* _Work task_:
A word-for-word copy of the records that follow is needed, with every picture omitted.

* _Data records_:
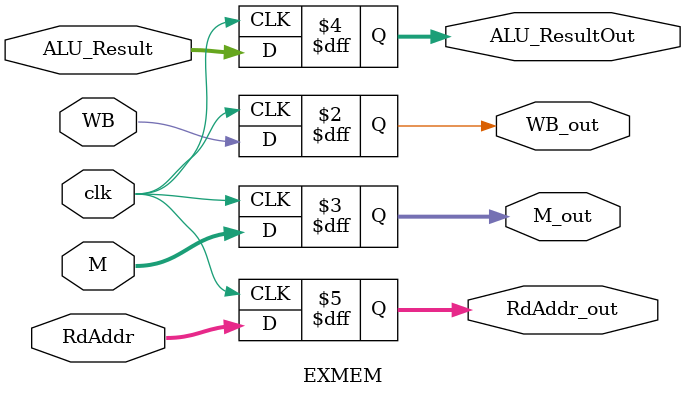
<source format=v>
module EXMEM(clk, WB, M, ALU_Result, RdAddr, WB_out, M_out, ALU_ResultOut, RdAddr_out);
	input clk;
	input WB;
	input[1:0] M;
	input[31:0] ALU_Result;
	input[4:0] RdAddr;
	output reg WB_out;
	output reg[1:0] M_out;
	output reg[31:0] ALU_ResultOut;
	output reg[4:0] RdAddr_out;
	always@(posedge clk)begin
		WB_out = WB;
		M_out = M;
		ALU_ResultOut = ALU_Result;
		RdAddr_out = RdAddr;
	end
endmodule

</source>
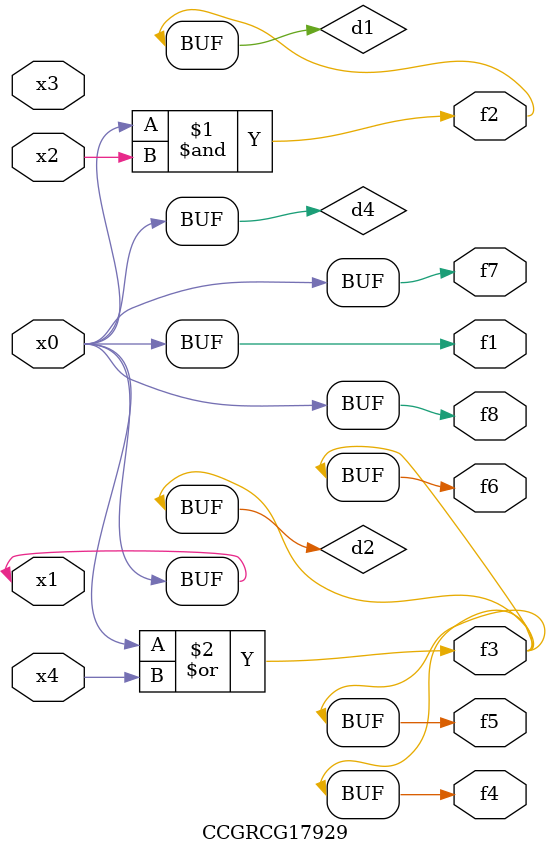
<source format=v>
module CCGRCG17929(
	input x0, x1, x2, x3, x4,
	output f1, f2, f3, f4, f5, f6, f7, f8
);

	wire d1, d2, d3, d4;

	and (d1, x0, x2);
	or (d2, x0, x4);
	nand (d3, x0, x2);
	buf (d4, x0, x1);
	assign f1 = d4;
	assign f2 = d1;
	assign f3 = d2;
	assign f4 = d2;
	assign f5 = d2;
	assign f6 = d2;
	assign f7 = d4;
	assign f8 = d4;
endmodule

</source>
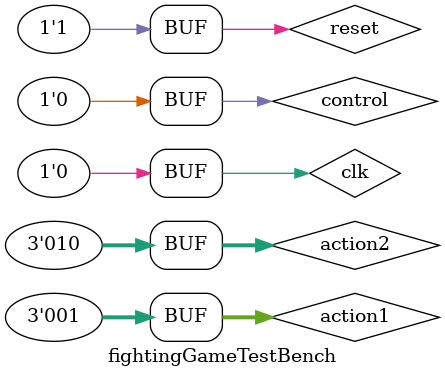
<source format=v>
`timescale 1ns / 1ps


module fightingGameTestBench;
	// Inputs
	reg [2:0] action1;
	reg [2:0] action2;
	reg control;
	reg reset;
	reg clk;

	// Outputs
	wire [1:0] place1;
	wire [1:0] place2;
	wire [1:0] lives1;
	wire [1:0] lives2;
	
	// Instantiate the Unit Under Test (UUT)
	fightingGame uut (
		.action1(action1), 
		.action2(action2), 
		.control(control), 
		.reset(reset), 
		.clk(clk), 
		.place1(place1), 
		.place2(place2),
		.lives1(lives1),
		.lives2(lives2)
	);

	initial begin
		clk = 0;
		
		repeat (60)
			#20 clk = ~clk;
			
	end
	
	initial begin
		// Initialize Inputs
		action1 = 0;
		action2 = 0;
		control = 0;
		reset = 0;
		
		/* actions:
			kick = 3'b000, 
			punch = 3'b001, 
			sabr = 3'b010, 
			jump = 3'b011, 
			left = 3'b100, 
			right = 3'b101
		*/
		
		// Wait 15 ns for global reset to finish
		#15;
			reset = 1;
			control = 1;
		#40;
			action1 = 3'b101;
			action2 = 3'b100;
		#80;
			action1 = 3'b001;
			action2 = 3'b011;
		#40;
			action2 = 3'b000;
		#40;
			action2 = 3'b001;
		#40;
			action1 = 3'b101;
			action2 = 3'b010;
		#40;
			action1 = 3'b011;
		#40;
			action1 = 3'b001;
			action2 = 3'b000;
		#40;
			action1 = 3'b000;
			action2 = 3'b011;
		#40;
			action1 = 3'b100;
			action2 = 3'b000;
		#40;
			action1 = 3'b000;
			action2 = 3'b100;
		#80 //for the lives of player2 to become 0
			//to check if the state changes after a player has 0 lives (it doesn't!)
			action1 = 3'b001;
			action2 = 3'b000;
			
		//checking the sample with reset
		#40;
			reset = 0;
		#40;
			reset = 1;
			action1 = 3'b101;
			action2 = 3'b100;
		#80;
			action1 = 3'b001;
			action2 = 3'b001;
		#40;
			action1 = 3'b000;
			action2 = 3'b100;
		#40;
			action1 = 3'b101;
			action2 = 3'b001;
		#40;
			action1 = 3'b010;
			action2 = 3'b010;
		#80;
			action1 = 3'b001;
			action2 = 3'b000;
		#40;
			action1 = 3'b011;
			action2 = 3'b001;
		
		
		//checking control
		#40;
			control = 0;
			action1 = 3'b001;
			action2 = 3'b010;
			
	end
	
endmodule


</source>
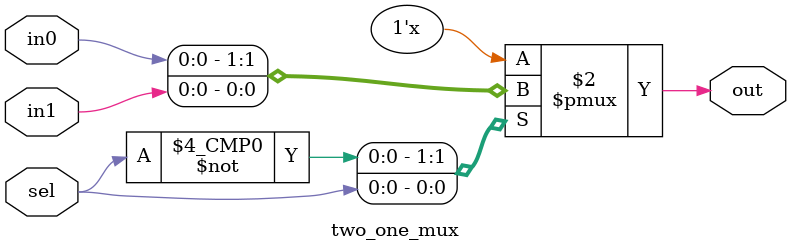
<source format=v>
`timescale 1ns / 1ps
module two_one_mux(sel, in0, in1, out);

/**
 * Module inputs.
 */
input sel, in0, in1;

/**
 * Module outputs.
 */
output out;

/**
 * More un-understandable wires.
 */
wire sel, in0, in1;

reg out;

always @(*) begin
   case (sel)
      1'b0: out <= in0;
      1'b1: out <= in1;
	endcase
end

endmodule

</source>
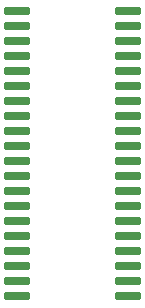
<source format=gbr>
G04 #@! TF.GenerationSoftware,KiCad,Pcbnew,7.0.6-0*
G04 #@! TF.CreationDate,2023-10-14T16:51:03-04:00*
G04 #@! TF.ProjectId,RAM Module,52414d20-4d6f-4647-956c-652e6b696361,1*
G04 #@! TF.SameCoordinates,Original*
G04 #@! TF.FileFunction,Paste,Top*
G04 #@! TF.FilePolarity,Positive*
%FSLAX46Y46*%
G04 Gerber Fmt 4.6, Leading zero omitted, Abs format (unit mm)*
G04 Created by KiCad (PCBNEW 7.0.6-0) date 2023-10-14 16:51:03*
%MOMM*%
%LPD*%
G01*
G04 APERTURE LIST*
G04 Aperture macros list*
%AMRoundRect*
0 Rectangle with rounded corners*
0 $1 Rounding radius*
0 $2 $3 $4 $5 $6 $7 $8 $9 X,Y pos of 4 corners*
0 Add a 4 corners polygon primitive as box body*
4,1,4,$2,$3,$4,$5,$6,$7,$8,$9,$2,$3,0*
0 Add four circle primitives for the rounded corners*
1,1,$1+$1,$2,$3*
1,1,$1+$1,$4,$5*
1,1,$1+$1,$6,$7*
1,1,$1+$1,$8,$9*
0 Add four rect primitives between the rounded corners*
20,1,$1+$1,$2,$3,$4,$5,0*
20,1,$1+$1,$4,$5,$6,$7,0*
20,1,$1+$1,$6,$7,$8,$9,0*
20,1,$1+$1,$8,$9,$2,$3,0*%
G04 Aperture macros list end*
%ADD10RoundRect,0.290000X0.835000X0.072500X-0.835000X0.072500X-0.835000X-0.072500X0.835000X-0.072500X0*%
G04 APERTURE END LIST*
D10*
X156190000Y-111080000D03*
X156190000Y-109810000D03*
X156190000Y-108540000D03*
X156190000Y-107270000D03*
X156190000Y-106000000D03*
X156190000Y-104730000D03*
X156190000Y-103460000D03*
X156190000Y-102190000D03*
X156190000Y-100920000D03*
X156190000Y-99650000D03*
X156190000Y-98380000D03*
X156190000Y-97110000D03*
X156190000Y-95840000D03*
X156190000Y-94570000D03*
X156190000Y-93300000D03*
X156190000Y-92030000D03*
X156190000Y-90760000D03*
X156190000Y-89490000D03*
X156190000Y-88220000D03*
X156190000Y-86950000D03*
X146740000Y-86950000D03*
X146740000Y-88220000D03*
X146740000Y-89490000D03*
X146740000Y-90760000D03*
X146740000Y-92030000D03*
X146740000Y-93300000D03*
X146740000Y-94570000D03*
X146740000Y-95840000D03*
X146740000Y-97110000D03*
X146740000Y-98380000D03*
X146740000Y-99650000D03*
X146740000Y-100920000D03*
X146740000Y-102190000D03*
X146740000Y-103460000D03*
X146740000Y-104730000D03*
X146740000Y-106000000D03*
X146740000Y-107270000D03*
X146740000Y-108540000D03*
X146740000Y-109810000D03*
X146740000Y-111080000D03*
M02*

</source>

* _Problem solution_:
<source format=v>
module EXMEM(clk, WB, M, ALU_Result, RdAddr, WB_out, M_out, ALU_ResultOut, RdAddr_out);
	input clk;
	input WB;
	input[1:0] M;
	input[31:0] ALU_Result;
	input[4:0] RdAddr;
	output reg WB_out;
	output reg[1:0] M_out;
	output reg[31:0] ALU_ResultOut;
	output reg[4:0] RdAddr_out;
	always@(posedge clk)begin
		WB_out = WB;
		M_out = M;
		ALU_ResultOut = ALU_Result;
		RdAddr_out = RdAddr;
	end
endmodule

</source>
<source format=v>
module CCGRCG17929(
	input x0, x1, x2, x3, x4,
	output f1, f2, f3, f4, f5, f6, f7, f8
);

	wire d1, d2, d3, d4;

	and (d1, x0, x2);
	or (d2, x0, x4);
	nand (d3, x0, x2);
	buf (d4, x0, x1);
	assign f1 = d4;
	assign f2 = d1;
	assign f3 = d2;
	assign f4 = d2;
	assign f5 = d2;
	assign f6 = d2;
	assign f7 = d4;
	assign f8 = d4;
endmodule

</source>
<source format=v>
`timescale 1ns / 1ps


module fightingGameTestBench;
	// Inputs
	reg [2:0] action1;
	reg [2:0] action2;
	reg control;
	reg reset;
	reg clk;

	// Outputs
	wire [1:0] place1;
	wire [1:0] place2;
	wire [1:0] lives1;
	wire [1:0] lives2;
	
	// Instantiate the Unit Under Test (UUT)
	fightingGame uut (
		.action1(action1), 
		.action2(action2), 
		.control(control), 
		.reset(reset), 
		.clk(clk), 
		.place1(place1), 
		.place2(place2),
		.lives1(lives1),
		.lives2(lives2)
	);

	initial begin
		clk = 0;
		
		repeat (60)
			#20 clk = ~clk;
			
	end
	
	initial begin
		// Initialize Inputs
		action1 = 0;
		action2 = 0;
		control = 0;
		reset = 0;
		
		/* actions:
			kick = 3'b000, 
			punch = 3'b001, 
			sabr = 3'b010, 
			jump = 3'b011, 
			left = 3'b100, 
			right = 3'b101
		*/
		
		// Wait 15 ns for global reset to finish
		#15;
			reset = 1;
			control = 1;
		#40;
			action1 = 3'b101;
			action2 = 3'b100;
		#80;
			action1 = 3'b001;
			action2 = 3'b011;
		#40;
			action2 = 3'b000;
		#40;
			action2 = 3'b001;
		#40;
			action1 = 3'b101;
			action2 = 3'b010;
		#40;
			action1 = 3'b011;
		#40;
			action1 = 3'b001;
			action2 = 3'b000;
		#40;
			action1 = 3'b000;
			action2 = 3'b011;
		#40;
			action1 = 3'b100;
			action2 = 3'b000;
		#40;
			action1 = 3'b000;
			action2 = 3'b100;
		#80 //for the lives of player2 to become 0
			//to check if the state changes after a player has 0 lives (it doesn't!)
			action1 = 3'b001;
			action2 = 3'b000;
			
		//checking the sample with reset
		#40;
			reset = 0;
		#40;
			reset = 1;
			action1 = 3'b101;
			action2 = 3'b100;
		#80;
			action1 = 3'b001;
			action2 = 3'b001;
		#40;
			action1 = 3'b000;
			action2 = 3'b100;
		#40;
			action1 = 3'b101;
			action2 = 3'b001;
		#40;
			action1 = 3'b010;
			action2 = 3'b010;
		#80;
			action1 = 3'b001;
			action2 = 3'b000;
		#40;
			action1 = 3'b011;
			action2 = 3'b001;
		
		
		//checking control
		#40;
			control = 0;
			action1 = 3'b001;
			action2 = 3'b010;
			
	end
	
endmodule


</source>
<source format=v>
`timescale 1ns / 1ps
module two_one_mux(sel, in0, in1, out);

/**
 * Module inputs.
 */
input sel, in0, in1;

/**
 * Module outputs.
 */
output out;

/**
 * More un-understandable wires.
 */
wire sel, in0, in1;

reg out;

always @(*) begin
   case (sel)
      1'b0: out <= in0;
      1'b1: out <= in1;
	endcase
end

endmodule

</source>
<source format=gbr>
G04 #@! TF.GenerationSoftware,KiCad,Pcbnew,7.0.6-0*
G04 #@! TF.CreationDate,2023-10-14T16:51:03-04:00*
G04 #@! TF.ProjectId,RAM Module,52414d20-4d6f-4647-956c-652e6b696361,1*
G04 #@! TF.SameCoordinates,Original*
G04 #@! TF.FileFunction,Paste,Top*
G04 #@! TF.FilePolarity,Positive*
%FSLAX46Y46*%
G04 Gerber Fmt 4.6, Leading zero omitted, Abs format (unit mm)*
G04 Created by KiCad (PCBNEW 7.0.6-0) date 2023-10-14 16:51:03*
%MOMM*%
%LPD*%
G01*
G04 APERTURE LIST*
G04 Aperture macros list*
%AMRoundRect*
0 Rectangle with rounded corners*
0 $1 Rounding radius*
0 $2 $3 $4 $5 $6 $7 $8 $9 X,Y pos of 4 corners*
0 Add a 4 corners polygon primitive as box body*
4,1,4,$2,$3,$4,$5,$6,$7,$8,$9,$2,$3,0*
0 Add four circle primitives for the rounded corners*
1,1,$1+$1,$2,$3*
1,1,$1+$1,$4,$5*
1,1,$1+$1,$6,$7*
1,1,$1+$1,$8,$9*
0 Add four rect primitives between the rounded corners*
20,1,$1+$1,$2,$3,$4,$5,0*
20,1,$1+$1,$4,$5,$6,$7,0*
20,1,$1+$1,$6,$7,$8,$9,0*
20,1,$1+$1,$8,$9,$2,$3,0*%
G04 Aperture macros list end*
%ADD10RoundRect,0.290000X0.835000X0.072500X-0.835000X0.072500X-0.835000X-0.072500X0.835000X-0.072500X0*%
G04 APERTURE END LIST*
D10*
X156190000Y-111080000D03*
X156190000Y-109810000D03*
X156190000Y-108540000D03*
X156190000Y-107270000D03*
X156190000Y-106000000D03*
X156190000Y-104730000D03*
X156190000Y-103460000D03*
X156190000Y-102190000D03*
X156190000Y-100920000D03*
X156190000Y-99650000D03*
X156190000Y-98380000D03*
X156190000Y-97110000D03*
X156190000Y-95840000D03*
X156190000Y-94570000D03*
X156190000Y-93300000D03*
X156190000Y-92030000D03*
X156190000Y-90760000D03*
X156190000Y-89490000D03*
X156190000Y-88220000D03*
X156190000Y-86950000D03*
X146740000Y-86950000D03*
X146740000Y-88220000D03*
X146740000Y-89490000D03*
X146740000Y-90760000D03*
X146740000Y-92030000D03*
X146740000Y-93300000D03*
X146740000Y-94570000D03*
X146740000Y-95840000D03*
X146740000Y-97110000D03*
X146740000Y-98380000D03*
X146740000Y-99650000D03*
X146740000Y-100920000D03*
X146740000Y-102190000D03*
X146740000Y-103460000D03*
X146740000Y-104730000D03*
X146740000Y-106000000D03*
X146740000Y-107270000D03*
X146740000Y-108540000D03*
X146740000Y-109810000D03*
X146740000Y-111080000D03*
M02*

</source>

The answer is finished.